• [Text block]
'''

Friday, September 01, 2006
SUFFOCATING UNDER THE WEIGHT OF MY OWN CONSUMERISM...
What would happen if you found a room where all the clothes you'd ever worn resided? Freak out maybe just a teeny bit? Searching my parents' loft for a box of various jeans I knew I'd stored there years ago I stumbled on pretty much that. At some point - maybe 12 - 15 years ago I had filled multiple bin liners and boxes with clothes and shoes to be taken to the local charity shop. Instead, they'd somehow found their way to the loft where they languished, before jumping out at me like ghosts. I didn't know any of it was there but now it sort of makes sense. I had felt the weight of too much stuff. I already had too much stuff I didn't need without this.
As I opened more and more boxes the only thing I felt was nausea, and surprise at my not very discerning quality control. I was also amazed at how tiny I was. I'm a U.K size 10 now but when I held up a pair of trousers or a skirt (bottle green lycra jodphurs?! White PVC A line miniskirt?!) the waistband was about half the size of my waist. One particular box had been sealed up - obviously to keep for a moment in the future - this moment when I would open it up and be glad I'd kept the carefully selected garments that had meant so much to my teenage self. (Funny actually because lately my teenage years have come back to haunt me once again. You think you're done with it all and then they go and bring back Lisa Bonet pants.)

'''

• [Your task]
Translate the sentence "I was also amazed at how tiny I was." from the post about the clothes found in the loft into German.

• [Given information]
'''

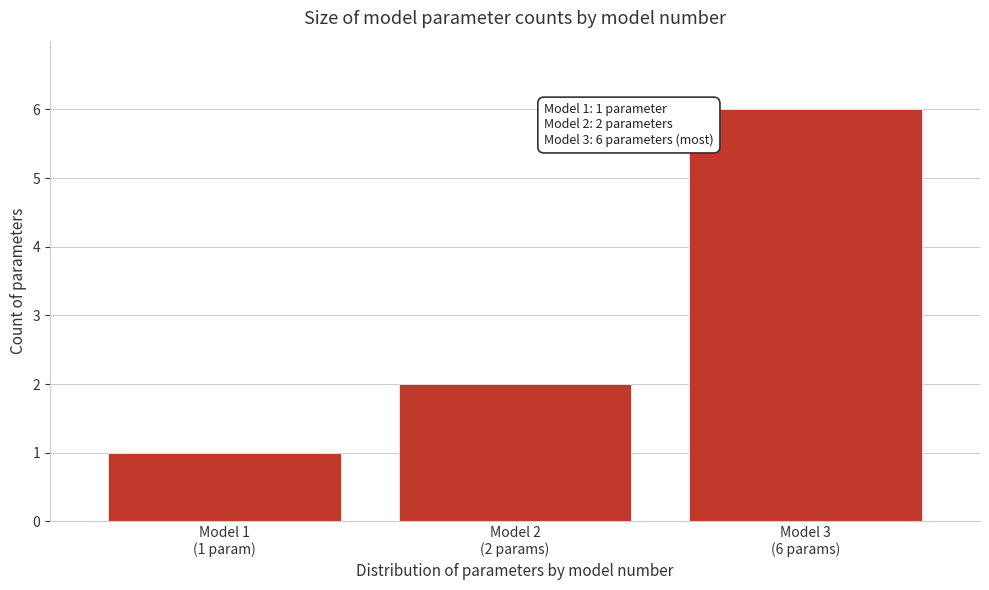

Reading left to right, list all the values displayed in this chart.

1	2	6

'''

• [Exercise response]
Ich war auch erstaunt, wie winzig ich war.